TLDR, this is another Hypothesis post. If you’re bored of those you can press back now.
I discovered a bug today that has been in Hypothesis from the beginning. I’m really really glad that I found it the way I did: Partly because I feel all smug and validated about my development practices as a result, but mostly because finding and figuring this one out in the wild would have been a nightmare, and it probably would have pissed off a ton of users who just wrote the library off as inherently flaky before I found out about it.
In Hypothesis you can define strategies for instances. This is how things like @given([int]) and so on work – there’s a rule that says how to build strategies for lists given strategies for their elements.
But in Python you have subtyping. There’s a similar strategy definition for tuples, but you might want more specific ones for your custom namedtuples (e.g. insisting on some relation between the fields).
So you need to be able to define instance strategy mappings for a subtype of something that already has a mapping defined and have it work. But you also want to have it inherit the supertype’s definition if a subtype one has not been defined (e.g. if you have a specific namedtuple you want it to inherit the generic namedtuple logic).
This is basically a method dispatch problem. You have to find the most specific type with a definition for a supertype of the current type (note: There’s potentially an ambiguity in “most specific” which is currently not well handled. I plan to look into this but it’s not high on my priority list).
The Hypothesis implementation of this is ridiculously inefficient, but it shouldn’t be used as a general purpose object system so that’s basically not a huge problem. I did however think that it was correct – I’d frequently said things along the lines of “Yes it’s ridiculous that Hypothesis has its own object system but honestly it’s been super useful and never given me any problems”.
Ah, hubris.
So yeah, there turns out to be a bug in this logic which can cause things to really confusingly wrong in surprising and hard to debug ways.
The bug is this:
Due to reasons that are honestly a bit silly and probably entirely unnecessary (I need to revisit this code properly at some point), the core of the algorithm Hypothesis uses for this requires doing a topological sort of the instance handlers with respect to the subset relation.
So the way I did this was to do a normal sort by the relation that x < y if x is a subtype of y, x > y if y is a subtype of x and otherwise sort by comparing names.
And this is so very much not how you do a topological sort. I don’t know what past David was thinking but apparently I’m just really bad at extending partial orders. This produces a non-transitive order, and as a result sorting it can basically do anything it wants.
What it wants in practice seems to be to almost work. Most of the time it produces the right results, but depending on the order you started with it can be almost arbitrarily wrong.
I spotted this because my builds are designed to fail at less than 100% branch coverage. The tests I had around this were flaky in the sense that sometimes they would randomly fail to produce enough coverage and I couldn’t figure out why. Investigating caused me to find this dodgy code and do a double take.

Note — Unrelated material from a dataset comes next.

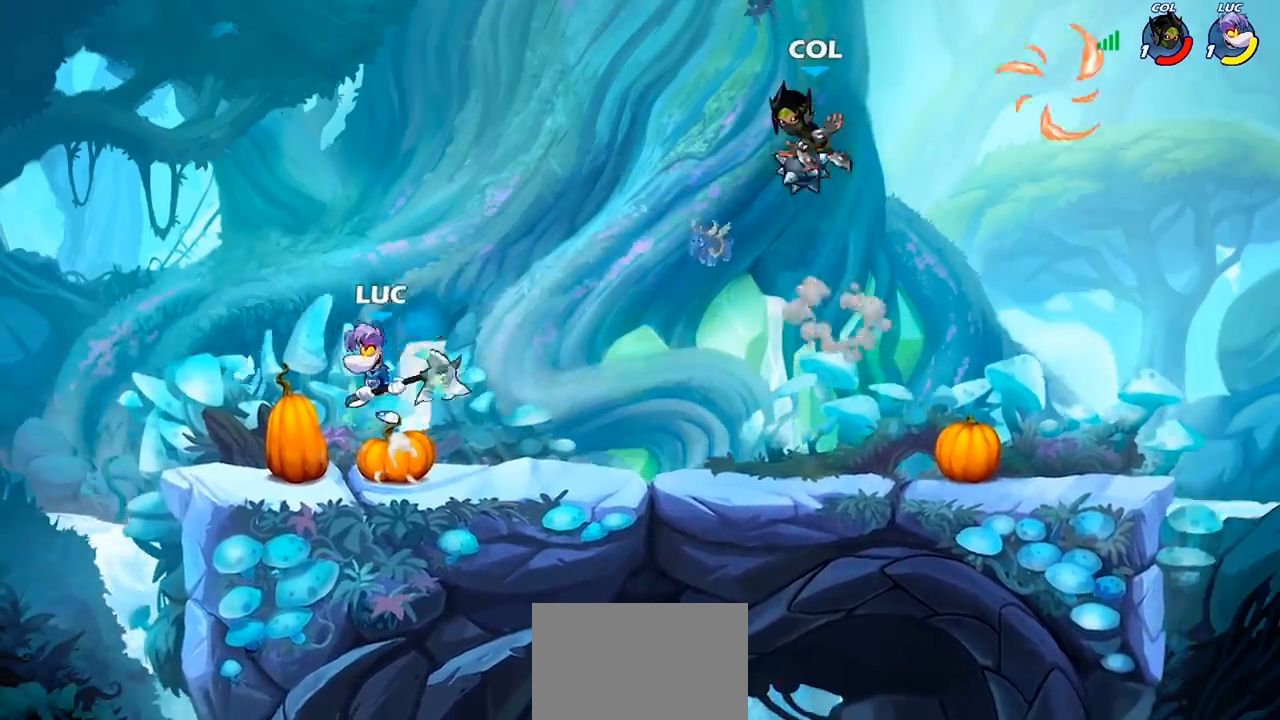
{"buttons": [], "left_stick": "down-right", "right_stick": "center", "events": [[33, "left_stick", "up-right"], [67, "CROSS", "up"], [200, "left_stick", "right"], [233, "CROSS", "down"], [367, "CROSS", "up"], [467, "left_stick", "down-right"]]}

I then really struggled to find an example that actually demonstrated it was dodgy. So I just wrote some code to throw lots of examples at it and see what happened, and indeed got lots of super complicated examples demonstrating that it really was dodgy but not providing any great deal of insight.
Then I realised that I was literally sitting in the middle of a library that was about example generation and minimization, so I once more turned Hypothesis’s terrible gaze upon itself and it immediately started giving me small examples of 3 or 4 classes.
Which on trying to reproduce in a deterministic test or in ipython didn’t work.
And this is where the bug gets super funny and where I spent a good half an hour finding test cases then trying and failing to reproduce them and getting increasingly convinced that I’d found a new and exciting different bug in hypothesis before I finally figured out what was going on.
You see, as I mentioned above the behaviour depends on the starting order. In this case, the items we start with are the entries in a dict. This means that given a specific order of operations to build up the mapping, the starting order is entirely deterministic if basically arbitrary – it’s just the dict iteration order.
Entirely deterministic, that is, within any given process. As of Python 3, hash randomization is on by default. Each new python process will have a different hash secret and will thus have its own iteration order.
This means that that lovingly hand-crafted example of this will probably only produce the problem some fraction of the time, and that no matter how many times you run it in a given test run it will always produce the same answer.
Hypothesis on the other hand? No problem. It just throws examples at the problem until it finds one that works with the current hash iteration order.
This is really interesting to me because it’s an example where property based testing is not just the same as normal testing but you don’t have to explicitly provide the examples. In this case the system is actively fighting against your ability to produce examples but Hypothesis just shrugs, does its thing and gives you one anyway.
All told, despite the ridiculous terrible code that was the source of this, I think this is pretty much a success story for Hypothesis: The policy of failing the build if there’s not 100% coverage is working out really well because it makes me find areas of the codebase which are merely erratically covered and given them some serious attention, and the ability of Hypothesis to find and reduce interesting examples continues to impress.
If you’re interested, here is the commit that fixes this. Somewhat embarrassingly, it only works because of a typo, but it does still work rather well.